Love Crime held its homoeroticism as subtext, but De Palma has never been one for subtlety and he throws it front and center here, navigating an impressively ambiguous sea of sexual intrigue between many of the characters fighting this war of social and professional stakes. One of the more refreshing things about Passion is that for all of its over-the-top camp I really admired the way that it approached sexual identity on the whole here, never addressing the sexuality of any of its characters and instead having them traverse through romantic interactions with members of both sexes as if it were anything else. De Palma has never been one to shy away from the kind of softcore pornography that his thrillers often entail and Passion for better or worse fits in line with that, but there’s a kind of intelligence and modernism going along with it that I don’t think we’ve seen from the director before.

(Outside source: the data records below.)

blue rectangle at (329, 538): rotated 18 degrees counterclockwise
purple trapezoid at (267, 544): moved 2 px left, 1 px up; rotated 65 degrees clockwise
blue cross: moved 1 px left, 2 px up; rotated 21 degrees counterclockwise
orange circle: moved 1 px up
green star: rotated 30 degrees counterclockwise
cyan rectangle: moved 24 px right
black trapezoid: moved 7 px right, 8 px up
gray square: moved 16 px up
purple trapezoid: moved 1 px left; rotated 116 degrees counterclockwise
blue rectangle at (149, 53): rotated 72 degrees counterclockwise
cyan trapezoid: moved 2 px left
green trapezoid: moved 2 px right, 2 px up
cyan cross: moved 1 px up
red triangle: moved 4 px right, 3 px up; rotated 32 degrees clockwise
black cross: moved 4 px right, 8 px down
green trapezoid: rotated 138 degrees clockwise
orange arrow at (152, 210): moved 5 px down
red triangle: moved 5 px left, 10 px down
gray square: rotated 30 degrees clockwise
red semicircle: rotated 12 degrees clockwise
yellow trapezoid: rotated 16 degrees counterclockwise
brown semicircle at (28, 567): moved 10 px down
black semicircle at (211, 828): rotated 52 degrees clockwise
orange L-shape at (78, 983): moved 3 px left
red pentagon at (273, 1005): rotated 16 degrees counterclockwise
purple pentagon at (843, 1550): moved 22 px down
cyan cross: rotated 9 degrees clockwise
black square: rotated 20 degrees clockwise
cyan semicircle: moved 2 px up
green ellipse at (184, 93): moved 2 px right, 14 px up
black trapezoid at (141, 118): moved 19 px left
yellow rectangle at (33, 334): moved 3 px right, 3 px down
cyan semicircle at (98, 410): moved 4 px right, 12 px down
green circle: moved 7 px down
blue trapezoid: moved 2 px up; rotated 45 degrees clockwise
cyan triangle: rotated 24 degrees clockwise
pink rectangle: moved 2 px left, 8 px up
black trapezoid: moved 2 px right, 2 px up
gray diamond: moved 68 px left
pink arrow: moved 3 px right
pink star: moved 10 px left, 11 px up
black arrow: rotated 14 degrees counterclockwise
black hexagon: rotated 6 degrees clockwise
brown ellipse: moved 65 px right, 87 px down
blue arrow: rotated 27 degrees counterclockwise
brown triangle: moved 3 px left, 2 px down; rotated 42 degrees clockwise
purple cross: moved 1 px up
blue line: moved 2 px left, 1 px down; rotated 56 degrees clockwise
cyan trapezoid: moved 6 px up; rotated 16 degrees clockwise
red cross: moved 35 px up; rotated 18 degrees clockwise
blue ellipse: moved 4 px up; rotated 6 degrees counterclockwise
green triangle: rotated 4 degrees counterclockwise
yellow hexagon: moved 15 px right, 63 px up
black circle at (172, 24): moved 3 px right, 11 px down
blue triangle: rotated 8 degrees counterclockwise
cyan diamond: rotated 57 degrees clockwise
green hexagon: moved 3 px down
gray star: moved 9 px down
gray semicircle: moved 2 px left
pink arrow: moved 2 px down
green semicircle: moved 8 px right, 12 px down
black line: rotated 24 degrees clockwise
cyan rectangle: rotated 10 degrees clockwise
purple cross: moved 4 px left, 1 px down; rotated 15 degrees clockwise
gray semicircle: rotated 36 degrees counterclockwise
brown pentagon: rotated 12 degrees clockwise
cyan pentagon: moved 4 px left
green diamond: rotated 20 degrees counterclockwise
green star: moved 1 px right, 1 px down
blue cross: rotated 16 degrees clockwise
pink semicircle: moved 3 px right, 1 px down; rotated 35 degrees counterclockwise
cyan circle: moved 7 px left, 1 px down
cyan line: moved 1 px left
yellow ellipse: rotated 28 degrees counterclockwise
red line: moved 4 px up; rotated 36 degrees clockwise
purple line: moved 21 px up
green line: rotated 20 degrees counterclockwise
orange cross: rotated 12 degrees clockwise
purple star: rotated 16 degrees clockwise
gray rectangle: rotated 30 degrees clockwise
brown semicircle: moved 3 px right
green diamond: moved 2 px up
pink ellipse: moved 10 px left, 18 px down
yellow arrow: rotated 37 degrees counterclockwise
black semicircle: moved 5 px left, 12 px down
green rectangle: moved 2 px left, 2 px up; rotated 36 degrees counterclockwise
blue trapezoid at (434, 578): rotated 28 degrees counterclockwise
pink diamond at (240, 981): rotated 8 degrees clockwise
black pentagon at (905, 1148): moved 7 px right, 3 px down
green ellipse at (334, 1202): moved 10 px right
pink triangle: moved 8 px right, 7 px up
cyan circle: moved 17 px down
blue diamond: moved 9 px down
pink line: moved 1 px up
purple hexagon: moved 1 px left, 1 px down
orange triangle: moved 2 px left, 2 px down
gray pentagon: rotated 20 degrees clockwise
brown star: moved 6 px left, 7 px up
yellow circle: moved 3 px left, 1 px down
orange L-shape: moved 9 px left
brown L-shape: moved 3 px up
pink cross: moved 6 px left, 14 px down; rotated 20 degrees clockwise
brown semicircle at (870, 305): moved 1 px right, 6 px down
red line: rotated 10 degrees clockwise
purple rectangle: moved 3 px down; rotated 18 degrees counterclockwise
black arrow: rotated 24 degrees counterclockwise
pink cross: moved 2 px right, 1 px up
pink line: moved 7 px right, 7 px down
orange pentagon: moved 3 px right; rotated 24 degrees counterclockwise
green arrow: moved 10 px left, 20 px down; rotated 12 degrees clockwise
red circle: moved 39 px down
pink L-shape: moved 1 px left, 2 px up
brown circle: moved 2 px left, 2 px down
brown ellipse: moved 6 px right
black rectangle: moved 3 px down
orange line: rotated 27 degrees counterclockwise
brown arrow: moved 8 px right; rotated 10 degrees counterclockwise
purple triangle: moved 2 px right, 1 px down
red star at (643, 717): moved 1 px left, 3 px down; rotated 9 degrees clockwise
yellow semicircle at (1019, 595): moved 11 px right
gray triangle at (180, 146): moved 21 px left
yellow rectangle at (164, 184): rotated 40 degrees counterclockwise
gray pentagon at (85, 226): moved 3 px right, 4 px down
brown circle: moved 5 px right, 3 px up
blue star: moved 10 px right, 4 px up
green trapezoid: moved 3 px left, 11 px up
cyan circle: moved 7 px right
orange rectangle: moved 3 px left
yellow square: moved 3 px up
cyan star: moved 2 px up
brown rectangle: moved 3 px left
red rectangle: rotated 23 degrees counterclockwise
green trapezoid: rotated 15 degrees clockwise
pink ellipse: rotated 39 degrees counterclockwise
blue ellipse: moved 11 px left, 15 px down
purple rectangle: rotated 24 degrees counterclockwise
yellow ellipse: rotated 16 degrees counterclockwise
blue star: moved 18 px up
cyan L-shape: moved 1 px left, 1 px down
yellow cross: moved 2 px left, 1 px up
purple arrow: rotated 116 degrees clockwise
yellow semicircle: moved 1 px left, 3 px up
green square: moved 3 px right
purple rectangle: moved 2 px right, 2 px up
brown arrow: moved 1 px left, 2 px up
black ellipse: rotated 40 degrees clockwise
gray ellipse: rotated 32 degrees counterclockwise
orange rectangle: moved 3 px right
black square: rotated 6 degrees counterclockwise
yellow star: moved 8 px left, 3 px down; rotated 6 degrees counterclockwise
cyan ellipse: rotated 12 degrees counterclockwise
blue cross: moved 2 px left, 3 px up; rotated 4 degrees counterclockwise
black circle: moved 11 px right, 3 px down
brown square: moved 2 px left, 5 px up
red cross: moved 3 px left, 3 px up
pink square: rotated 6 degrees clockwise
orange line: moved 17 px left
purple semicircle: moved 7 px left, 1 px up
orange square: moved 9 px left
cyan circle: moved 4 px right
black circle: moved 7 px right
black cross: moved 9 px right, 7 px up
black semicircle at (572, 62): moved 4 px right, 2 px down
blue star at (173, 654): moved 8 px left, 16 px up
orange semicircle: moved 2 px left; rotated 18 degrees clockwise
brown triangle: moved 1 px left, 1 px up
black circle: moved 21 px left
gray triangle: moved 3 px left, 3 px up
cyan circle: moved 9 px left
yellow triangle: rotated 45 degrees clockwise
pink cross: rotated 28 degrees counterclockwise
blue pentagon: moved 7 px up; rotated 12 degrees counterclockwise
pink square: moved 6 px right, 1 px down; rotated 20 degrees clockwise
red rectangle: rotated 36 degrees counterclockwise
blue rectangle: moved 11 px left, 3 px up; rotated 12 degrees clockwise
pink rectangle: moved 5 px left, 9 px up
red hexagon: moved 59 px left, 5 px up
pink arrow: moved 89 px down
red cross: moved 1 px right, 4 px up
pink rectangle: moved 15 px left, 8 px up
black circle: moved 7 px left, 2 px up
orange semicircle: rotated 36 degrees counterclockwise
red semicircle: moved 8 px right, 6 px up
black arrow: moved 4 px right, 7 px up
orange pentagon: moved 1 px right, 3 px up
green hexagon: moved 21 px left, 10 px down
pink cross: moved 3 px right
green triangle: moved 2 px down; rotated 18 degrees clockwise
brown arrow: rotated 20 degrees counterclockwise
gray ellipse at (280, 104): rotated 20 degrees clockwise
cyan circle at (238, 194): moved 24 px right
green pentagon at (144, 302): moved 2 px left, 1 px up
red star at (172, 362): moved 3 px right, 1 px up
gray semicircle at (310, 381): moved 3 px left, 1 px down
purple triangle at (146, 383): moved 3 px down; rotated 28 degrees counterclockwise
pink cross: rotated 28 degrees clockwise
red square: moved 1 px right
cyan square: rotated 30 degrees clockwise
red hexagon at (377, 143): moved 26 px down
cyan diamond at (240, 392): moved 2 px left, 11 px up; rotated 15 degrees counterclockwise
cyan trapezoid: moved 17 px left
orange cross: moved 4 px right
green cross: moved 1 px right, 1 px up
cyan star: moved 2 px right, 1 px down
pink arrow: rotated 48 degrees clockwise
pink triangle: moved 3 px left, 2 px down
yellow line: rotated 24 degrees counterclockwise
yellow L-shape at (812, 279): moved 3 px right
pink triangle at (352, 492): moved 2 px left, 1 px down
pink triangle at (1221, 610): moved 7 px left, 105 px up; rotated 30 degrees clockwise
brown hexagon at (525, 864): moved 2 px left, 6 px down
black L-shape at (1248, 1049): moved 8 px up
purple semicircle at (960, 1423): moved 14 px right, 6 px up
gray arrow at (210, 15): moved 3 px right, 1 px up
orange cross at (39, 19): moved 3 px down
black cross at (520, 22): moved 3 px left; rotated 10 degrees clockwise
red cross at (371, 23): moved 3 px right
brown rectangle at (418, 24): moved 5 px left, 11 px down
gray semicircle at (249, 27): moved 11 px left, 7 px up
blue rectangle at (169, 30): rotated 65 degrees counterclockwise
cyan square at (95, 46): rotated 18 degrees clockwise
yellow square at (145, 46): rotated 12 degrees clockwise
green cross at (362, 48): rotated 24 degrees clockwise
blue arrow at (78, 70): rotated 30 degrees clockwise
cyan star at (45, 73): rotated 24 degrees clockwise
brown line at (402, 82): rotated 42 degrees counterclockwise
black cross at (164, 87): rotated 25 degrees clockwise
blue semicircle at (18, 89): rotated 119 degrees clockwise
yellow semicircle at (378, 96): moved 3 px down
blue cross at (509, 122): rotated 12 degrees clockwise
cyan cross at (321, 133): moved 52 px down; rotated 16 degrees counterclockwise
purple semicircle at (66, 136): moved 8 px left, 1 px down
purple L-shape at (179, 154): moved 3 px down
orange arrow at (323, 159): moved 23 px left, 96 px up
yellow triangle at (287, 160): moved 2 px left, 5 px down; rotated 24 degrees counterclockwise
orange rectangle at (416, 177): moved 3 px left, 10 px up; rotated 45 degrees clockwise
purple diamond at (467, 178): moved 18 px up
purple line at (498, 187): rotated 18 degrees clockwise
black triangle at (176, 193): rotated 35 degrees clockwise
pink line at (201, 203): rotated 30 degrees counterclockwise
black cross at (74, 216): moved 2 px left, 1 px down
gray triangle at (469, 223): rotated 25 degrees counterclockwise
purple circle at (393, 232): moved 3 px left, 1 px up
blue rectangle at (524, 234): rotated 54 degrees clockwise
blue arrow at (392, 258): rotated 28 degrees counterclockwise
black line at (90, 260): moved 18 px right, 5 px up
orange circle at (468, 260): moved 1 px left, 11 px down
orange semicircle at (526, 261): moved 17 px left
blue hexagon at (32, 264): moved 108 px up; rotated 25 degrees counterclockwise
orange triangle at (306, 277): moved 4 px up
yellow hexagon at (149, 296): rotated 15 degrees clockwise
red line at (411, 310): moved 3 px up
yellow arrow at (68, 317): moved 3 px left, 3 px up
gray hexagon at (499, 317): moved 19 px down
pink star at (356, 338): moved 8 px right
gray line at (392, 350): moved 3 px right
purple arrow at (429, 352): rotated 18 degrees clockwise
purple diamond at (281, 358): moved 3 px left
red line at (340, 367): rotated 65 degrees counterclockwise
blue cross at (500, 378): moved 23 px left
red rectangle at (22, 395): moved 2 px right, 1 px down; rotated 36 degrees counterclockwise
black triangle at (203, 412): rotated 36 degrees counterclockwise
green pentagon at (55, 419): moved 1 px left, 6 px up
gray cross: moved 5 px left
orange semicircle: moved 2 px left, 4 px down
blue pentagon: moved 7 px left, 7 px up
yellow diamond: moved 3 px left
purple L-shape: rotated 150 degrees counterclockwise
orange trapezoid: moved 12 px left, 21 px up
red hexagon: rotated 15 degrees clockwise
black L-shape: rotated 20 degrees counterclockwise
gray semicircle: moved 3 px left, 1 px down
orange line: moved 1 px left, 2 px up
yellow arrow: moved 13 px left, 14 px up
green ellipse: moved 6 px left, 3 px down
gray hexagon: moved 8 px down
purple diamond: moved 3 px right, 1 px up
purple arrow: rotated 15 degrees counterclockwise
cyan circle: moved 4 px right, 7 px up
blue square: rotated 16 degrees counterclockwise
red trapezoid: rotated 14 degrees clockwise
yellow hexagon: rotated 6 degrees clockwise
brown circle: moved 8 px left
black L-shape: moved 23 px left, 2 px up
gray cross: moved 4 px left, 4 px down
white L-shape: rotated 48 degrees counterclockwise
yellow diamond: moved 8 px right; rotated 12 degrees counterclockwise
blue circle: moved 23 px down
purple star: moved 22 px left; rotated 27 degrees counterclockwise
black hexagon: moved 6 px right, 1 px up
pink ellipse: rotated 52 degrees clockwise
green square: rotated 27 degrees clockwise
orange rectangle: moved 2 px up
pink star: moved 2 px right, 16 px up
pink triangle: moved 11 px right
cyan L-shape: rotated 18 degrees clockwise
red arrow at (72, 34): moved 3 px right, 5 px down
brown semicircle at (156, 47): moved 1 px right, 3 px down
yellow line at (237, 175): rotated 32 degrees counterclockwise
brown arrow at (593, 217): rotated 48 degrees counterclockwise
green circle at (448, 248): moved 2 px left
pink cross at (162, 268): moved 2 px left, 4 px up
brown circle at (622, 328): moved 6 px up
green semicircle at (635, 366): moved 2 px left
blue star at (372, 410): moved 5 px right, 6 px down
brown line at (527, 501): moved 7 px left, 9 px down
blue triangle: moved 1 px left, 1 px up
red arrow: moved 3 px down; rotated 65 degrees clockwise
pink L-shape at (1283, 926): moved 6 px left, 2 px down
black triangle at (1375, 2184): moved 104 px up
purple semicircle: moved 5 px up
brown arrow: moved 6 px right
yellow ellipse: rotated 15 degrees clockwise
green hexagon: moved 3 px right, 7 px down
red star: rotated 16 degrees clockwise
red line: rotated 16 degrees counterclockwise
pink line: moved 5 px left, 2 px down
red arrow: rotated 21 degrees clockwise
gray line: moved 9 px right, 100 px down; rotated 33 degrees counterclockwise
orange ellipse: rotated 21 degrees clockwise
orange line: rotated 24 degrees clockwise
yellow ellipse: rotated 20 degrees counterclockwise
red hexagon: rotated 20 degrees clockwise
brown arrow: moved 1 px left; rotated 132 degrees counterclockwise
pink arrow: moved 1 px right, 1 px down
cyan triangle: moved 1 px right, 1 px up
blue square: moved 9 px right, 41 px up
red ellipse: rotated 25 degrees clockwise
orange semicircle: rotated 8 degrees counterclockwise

His cast is hit or miss, but it’s fun to see the great and constantly evolving Rapace doing something that we haven’t seen her come anywhere near up to this point and Rachel McAdams is without a doubt the perfect vessel for the kind of characteristic kitsch that De Palma is making his return to with this film (her Christine here feels like Regina George ten years later). I would love to see them work together again somewhere down the line, and it’s nice to see this surge in her profile and versatility that she’s been getting into this year after slipping a bit in the past few. Passion won’t convert any detractors over to De Palma’s side of things, but for longtime fans who have been wanting something genuinely exciting from him for the past few decades, it could be the thing to give you some faith that he’s still got it in him. We’ve seen him trying out new things and failing more often than not for a while now, but his best film in years is a result of him returning to his very big and campy roots.